In den 1990er-Jahren tauchte Langnau gar bis in die 1. Liga, Biel stieg in die NLB ab, der SCB erholte sich zwar von einer Relegation in die NLB und wurde wieder Meister (1989, 1991, 1992, 1997). Aber um ein Haar wäre der SCB der Pleite verfallen. Er musste 1998 mit einer Nachlassstundung gerettet werden.

Die Rückkehr aller drei Berner in die nationale Elite haben vier Faktoren ermöglicht.

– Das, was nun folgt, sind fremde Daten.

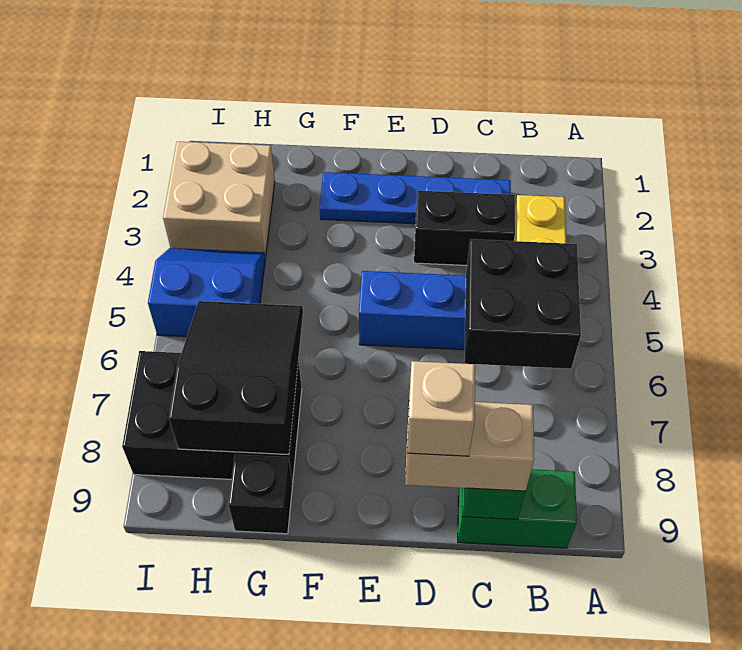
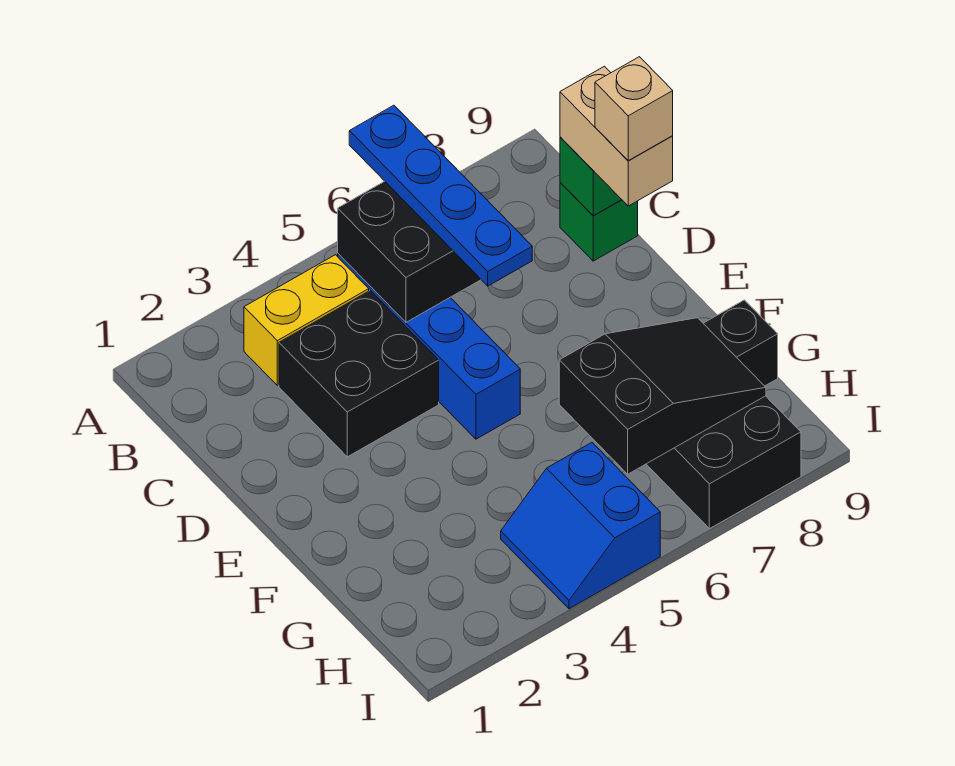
green brick B9:C9 level 1 -> green brick C9 level 1
blue plate C2:F2 level 1 -> blue plate A6:D6 level 3
black brick C3:D3 level 1 -> black brick C3:D4 level 1
black slope G6:H8 level 2 top 8 -> black slope G6:H8 level 2 top 6
tan brick H2:I3 level 1 -> none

Die Erneuerung der Infrastruktur

In Biel ist ein neues Stadion entstanden, in Bern und in Langnau sind die Arenen umfassend saniert und modernisiert worden. So ist es möglich, die Zuschauer zu «bewirtschaften» und notwendige Einnahmen zu erzielen. Langnau, Bern und Biel kommen ohne Milliardäre als Mäzen aus.

Lokale Vernetzung

Mehrere Klubs aus einem Kanton hat es auch andernorts gegeben: Chur, Arosa und Davos zur gleichen Zeit in der NLA (1984/85) oder die Playoff-Finals Lugano gegen Ambri (1999) und ZSC Lions gegen Kloten (2014). Dem kurzen Wahn folgte eine lange Reue, weil das wirtschaftliche Fundament in einem zu kleinen Markt fehlte.

Im Kanton Bern ist die Basis hingegen breit genug. Die drei Klubs konkurrenzieren sich wirtschaftlich nicht. Sie sind in eigenständigen Wirtschaftsräumen verankert: der SCB in der Stadt Bern und im Mittelland, Langnau im Emmental, Oberaargau und Entlebuch, Biel im Seeland.

Gutes Management

In Bern, Biel und Langnau haben kluge, schlaue Manager und politisch gut vernetzte Präsidenten viel besser gearbeitet als die Konkurrenz, die Erneuerung der Stadien ermöglicht und die wirtschaftliche Basis gelegt.

Die breite Basis

Der Kanton Bern ist in den drei höchsten Ligen mit den meisten Klubs (7) vertreten: mit Biel, dem SCB und Langnau in der National League, mit Langenthal in der Swiss League und mit Huttwil, Wiki und Thun in der MySports League. Zürich bringt es «nur» auf sechs Teams: die ZSC Lions in der NLA, Kloten, die GCK Lions und Winterthur in der Swiss League sowie Bülach und Dübendorf in der MySports League.

Die Regel, keine Ausnahme

Eine Dominanz der Berner wie in den 1970er-Jahren ist zwar nicht mehr möglich. Aber die wirtschaftliche und politische Vernetzung der drei Berner Hockeyfirmen in ihren Regionen ist so gut, dass eine Depression verbunden mit Abstiegen und «Fast-Pleiten» wie in den 1980er- und 1990er-Jahren ausgeschlossen werden kann.

Drei Teams aus dem Bernbiet in der oberen Tabellenhälfte und Berner Derbys als Spitzenkämpfe werden in den nächsten zehn Jahren die Regel und nicht eine Ausnahme sein. Ein Playoff-Final zwischen zwei Berner Teams darf bis 2025 erwartet werden.